Deep brain stimulation of the subthalamic nucleus (STN DBS) has become an accepted tool for the treatment of Parkinson's disease (PD). Although the precise mechanism of action of this intervention is unknown, its effectiveness has been attributed to the modulation of pathological network activity. We examined this notion using positron emission tomography (PET) to quantify stimulation-induced changes in the expression of a PD-related covariance pattern (PDRP) of regional metabolism. These metabolic changes were also compared with those observed in a similar cohort of patients undergoing STN lesioning. We found that PDRP activity declined significantly (P < 0.02) with STN stimulation. The degree of network modulation with DBS did not differ from that measured following lesioning (P = 0.58). Statistical parametric mapping (SPM) revealed that metabolic reductions in the internal globus pallidus (GPi) and caudal midbrain were common to both STN interventions (P < 0.01), although declines in GPi were more pronounced with lesion. By contrast, elevations in posterior parietal metabolism were common to the two procedures, albeit more pronounced with stimulation. These findings indicate that suppression of abnormal network activity is a feature of both STN stimulation and lesioning. Nonetheless, these two interventions may differ metabolically at a regional level.

Fig. 1

(A) Parkinson’s disease-related pattern (PDRP) identified by network analysis of [¹⁸F]-fluorodeoxyglucose (FDG) PET scans from 30 PD patients and 30 age-matched normal volunteer subjects. This pattern was characterized by relative metabolic increases in the pallidum and thalamus (left) and in the pons and cerebellum (bottom). These changes covaried with metabolic decreases in the lateral premotor and parieto-occipital association areas (right). [The display represents voxels that contribute significantly to the network at P = 0.001 and that were demonstrated to be reliable (P < 0.001) by bootstrap estimation (Efron and Tibshirani, 1994).
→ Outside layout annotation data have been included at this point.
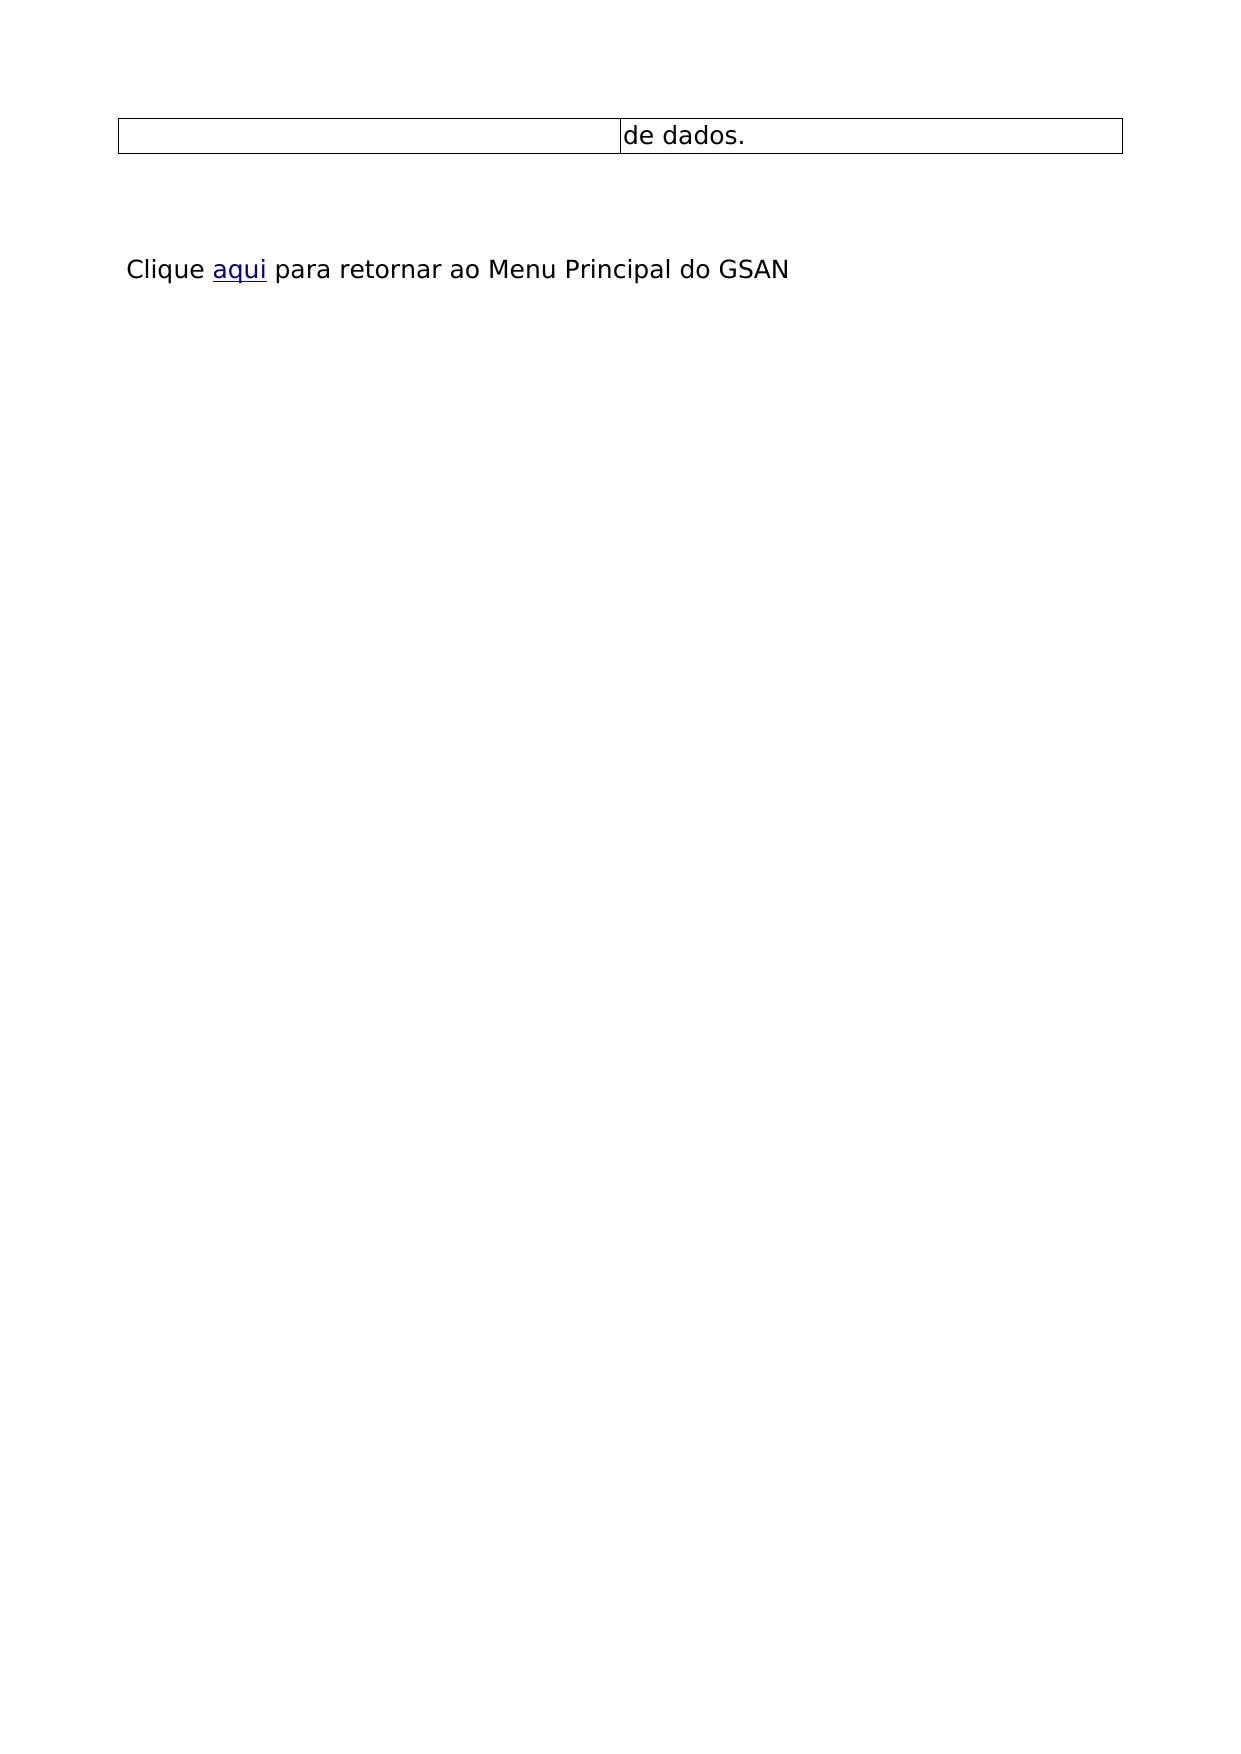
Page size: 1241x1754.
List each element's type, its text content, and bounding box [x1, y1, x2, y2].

table_cell [119, 119, 620, 153]
table_cell de dados. [621, 119, 1122, 153]
text Clique aqui para retornar ao Menu Principal do GSAN [118, 168, 1122, 285]
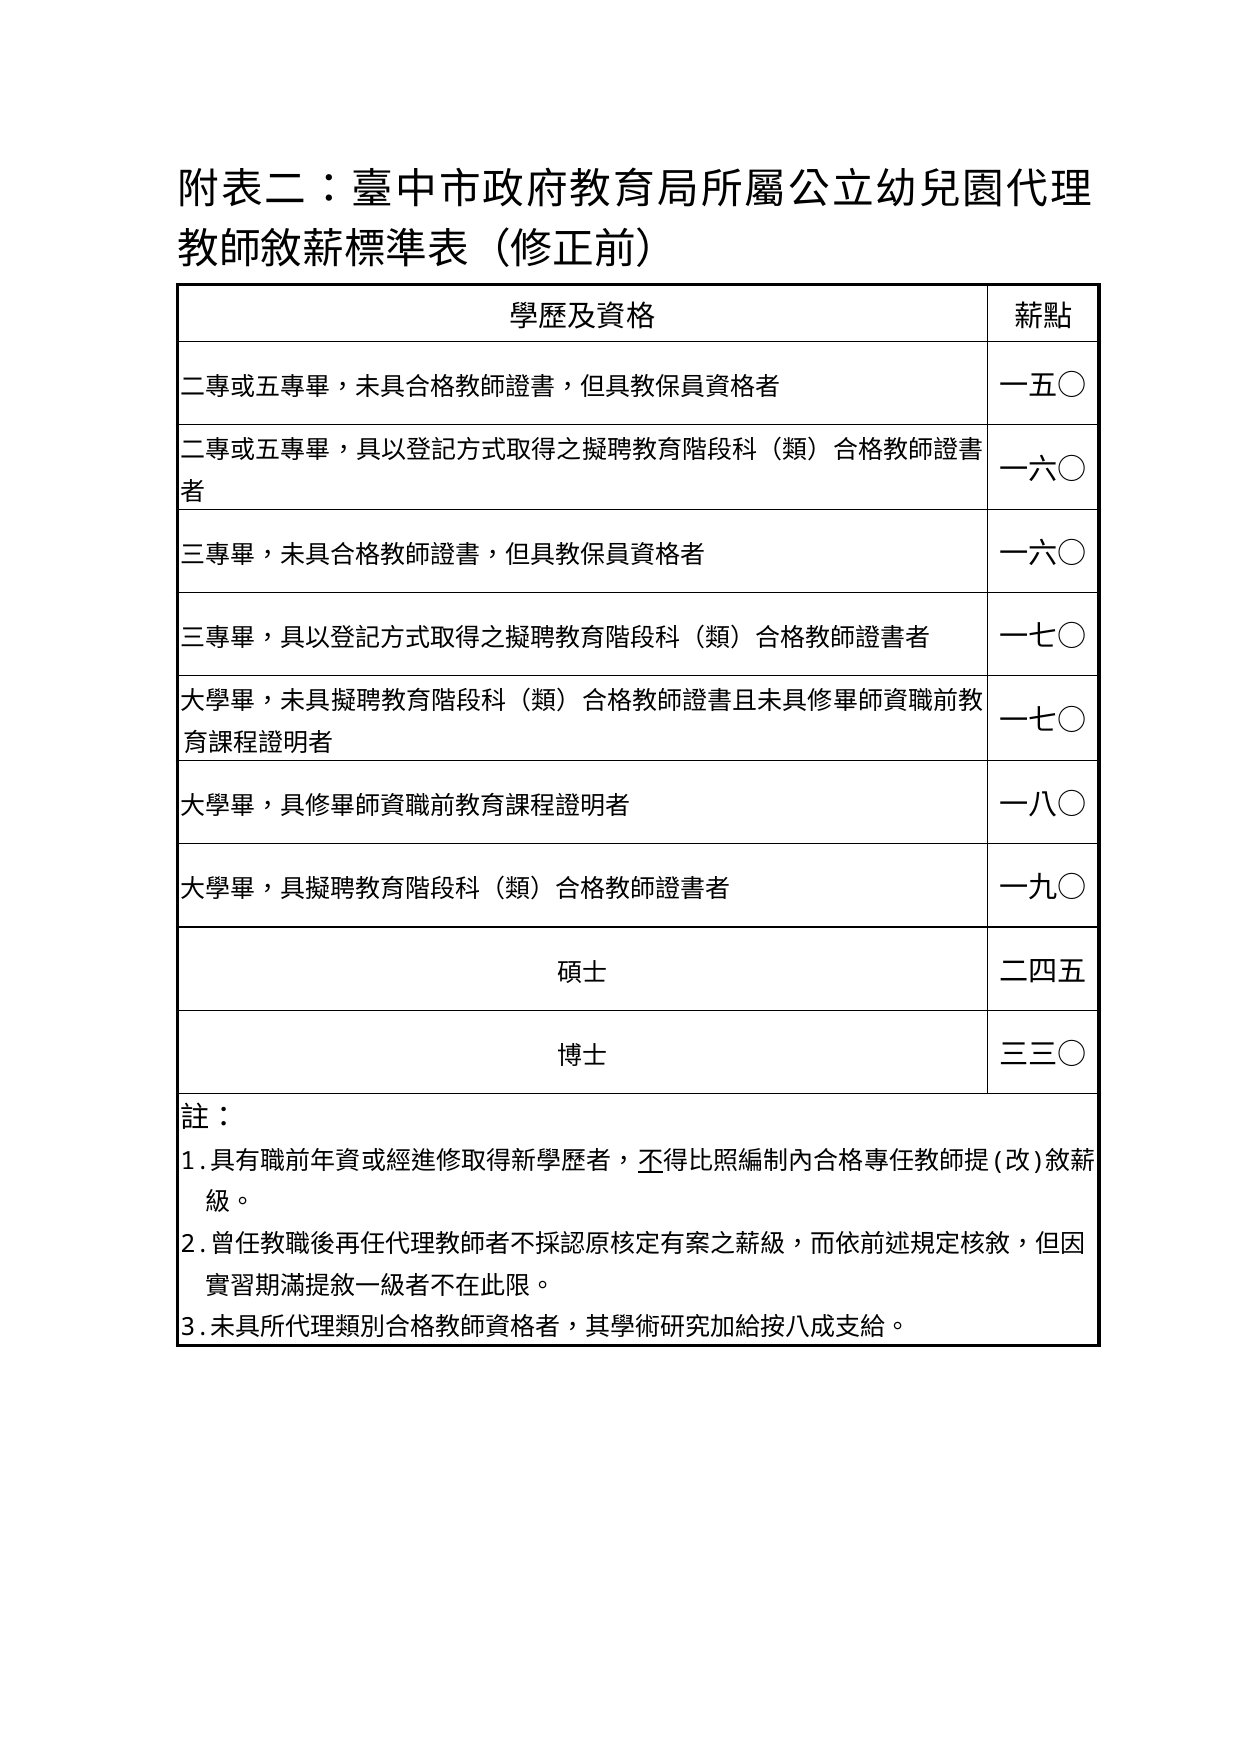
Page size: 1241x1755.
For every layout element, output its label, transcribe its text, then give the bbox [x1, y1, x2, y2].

table_cell 大學畢，具擬聘教育階段科（類）合格教師證書者 [179, 844, 987, 926]
table_cell 三專畢，具以登記方式取得之擬聘教育階段科（類）合格教師證書者 [179, 593, 987, 675]
table_cell 一七○ [988, 676, 1097, 760]
table_cell 大學畢，未具擬聘教育階段科（類）合格教師證書且未具修畢師資職前教育課程證明者 [179, 676, 987, 760]
table_cell 一六○ [988, 510, 1097, 592]
table_cell 二專或五專畢，具以登記方式取得之擬聘教育階段科（類）合格教師證書者 [179, 425, 987, 509]
table_cell 一八○ [988, 761, 1097, 843]
table_cell 二專或五專畢，未具合格教師證書，但具教保員資格者 [179, 342, 987, 424]
table_cell 註： 1.具有職前年資或經進修取得新學歷者，不得比照編制內合格專任教師提(改)敘薪級。 2.曾任教職後再任代理教師者不採認原核定有案之薪級，而依前述規定核敘，但因實習期滿提敘一級者不在此限。 3.未具所代理類別合格教師資格者，其學術研究加給按八成支給。 [179, 1094, 1097, 1344]
text 附表二：臺中市政府教育局所屬公立幼兒園代理教師敘薪標準表（修正前） [177, 155, 1093, 276]
table_cell 二四五 [988, 928, 1097, 1010]
table_cell 三三○ [988, 1011, 1097, 1093]
table_cell 大學畢，具修畢師資職前教育課程證明者 [179, 761, 987, 843]
table_cell 一七○ [988, 593, 1097, 675]
table_cell 一六○ [988, 425, 1097, 509]
table_header 薪點 [988, 286, 1097, 341]
table_cell 一五○ [988, 342, 1097, 424]
table_cell 三專畢，未具合格教師證書，但具教保員資格者 [179, 510, 987, 592]
table_cell 博士 [179, 1011, 987, 1093]
table_header 學歷及資格 [179, 286, 987, 341]
table_cell 一九○ [988, 844, 1097, 926]
table_cell 碩士 [179, 928, 987, 1010]
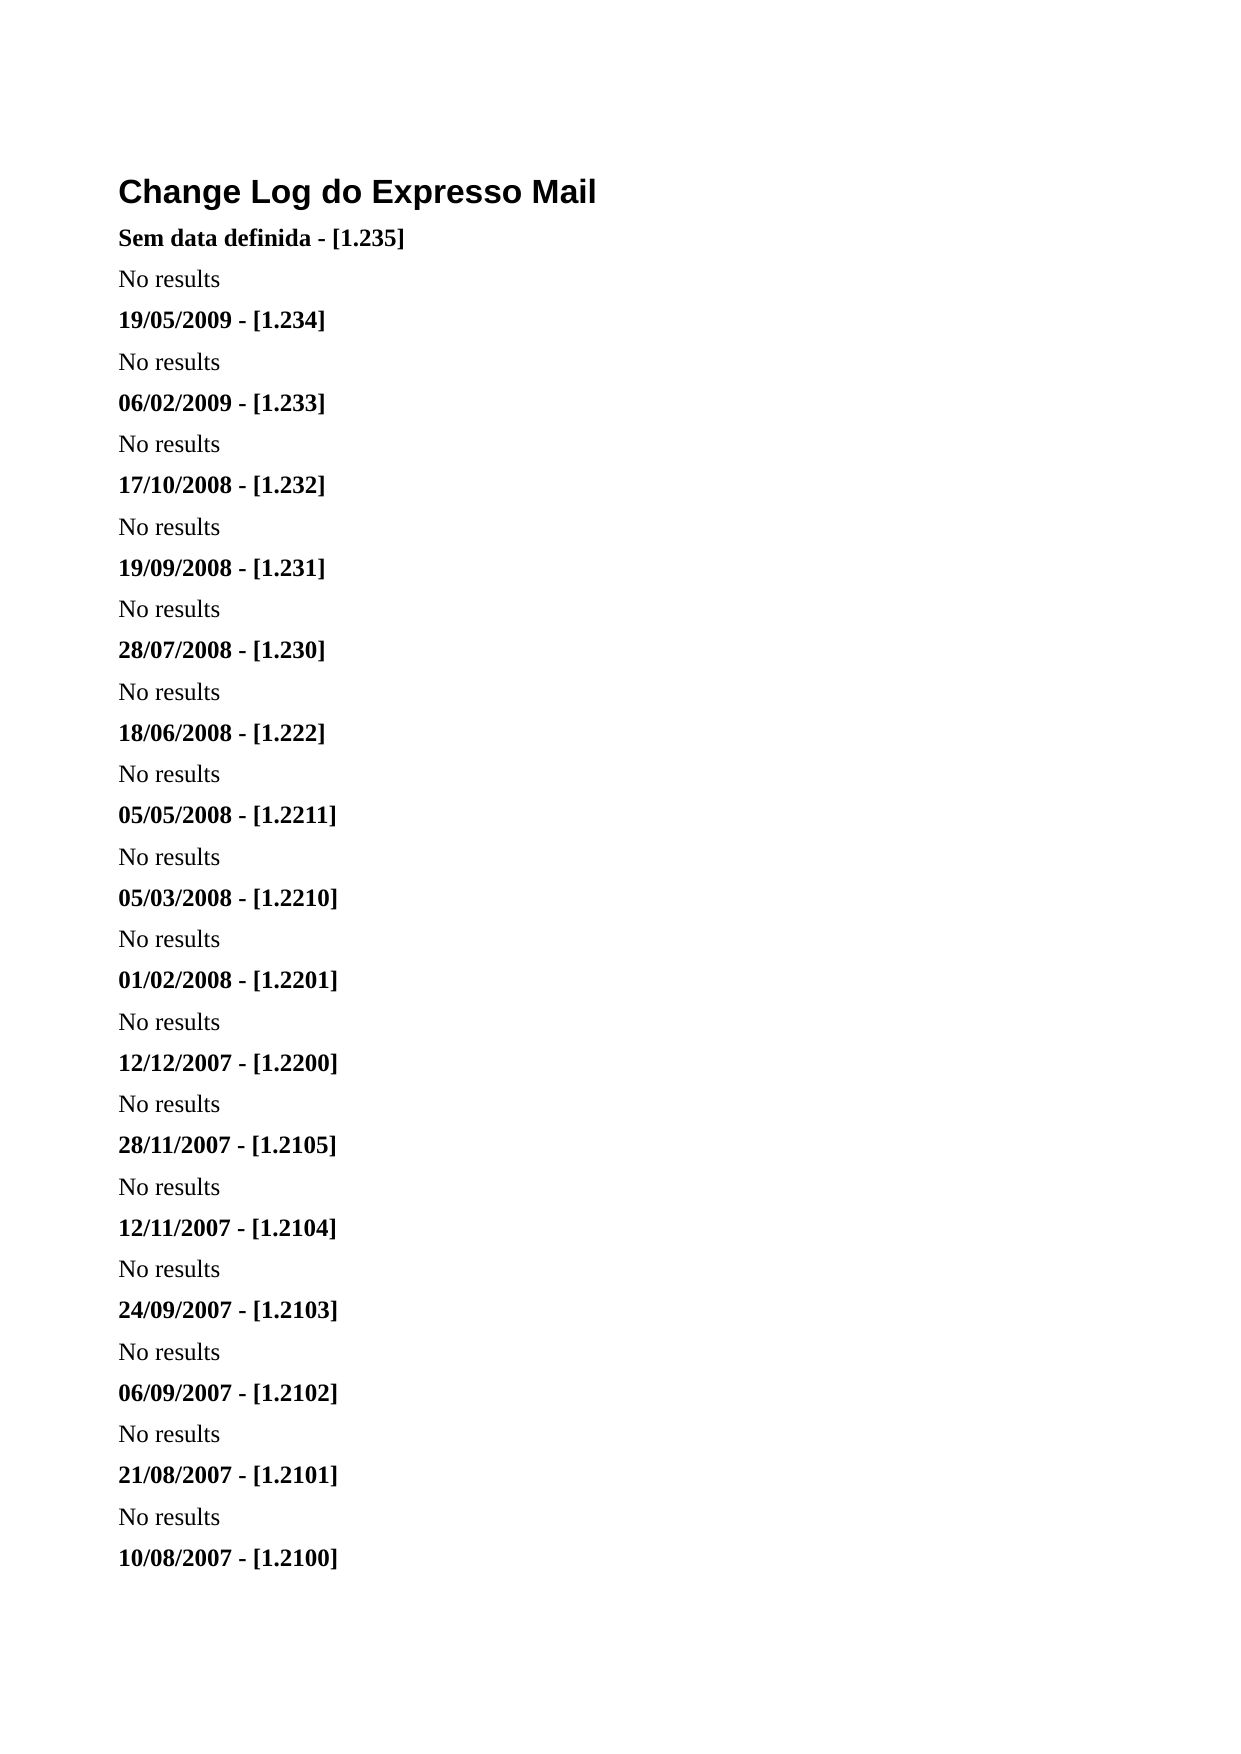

Voxels with positive region weights (metabolic increases) are color coded from red to yellow; those with negative region weights (metabolic decreases) are color coded from blue to purple.] (B) Bar histogram of the change in PDRP expression (ΔPDRP; mean±SE) quantified in hemispheres undergoing either STN deep brain stimulation (DBS, filled bar) or lesioning (LESION, shaded bar), and in non-operated control hemispheres (CNTL, open bar). Significant reductions in network activity were observed with both interventions (P < 0.05, see text). However, the degree of network modulation was not different for the two treatment groups (P = 0.58). [Asterisks refer to comparisons with control hemispheres; P < 0.05].

Fig. 2

Top: regions with metabolic reductions occurring in both the STN stimulation and lesioning groups (Table 3; see text). Metabolic decrements with treatment were detected in the midbrain (left), the internal segment of the globus pallidus (GPi) (middle), and in the anterior cingulate region (right). [SPM{t}maps were superimposed on a single-subject MRI brain template; surgically treated hemispheres appear on the right.] Bottom: bar histograms illustrate rates of glucose utilization for each of the significant clusters displayed above. Metabolic values (mean±SE) are presented for each treatment condition. The treatment-induced decrease in GPi metabolism was greater in magnitude in the STN lesion group (P < 0.01). [OFF/PRE (filled bars) and ON/POST (open bars) correspond to the stimulation (DBS) and lesioning (LESION) groups, respectively. Regional changes with intervention appear in parenthesis.]

Fig. 3

Left: regions with metabolic increases occurring in both STN stimulation and lesioning groups (see Table 3 and Fig. 2). Metabolic increases with treatment were detected in the parietal association cortex. [SPM{t}maps were superimposed on a single-subject MRI brain template; surgically treated hemisphere appears on the right.] Right: bar histograms illustrate rates of glucose utilization for the significant cluster in the posterior parietal cortex. Metabolic values (mean±SE) are presented for each treatment condition. The treatment-induced increase in parietal metabolism was greater in magnitude in the DBS group (P < 0.05). [OFF/PRE (filled bars) and ON/POST (open bars) correspond to the stimulation (DBS) and lesioning (LESION) groups, respectively. Regional changes with intervention appear in parenthesis.]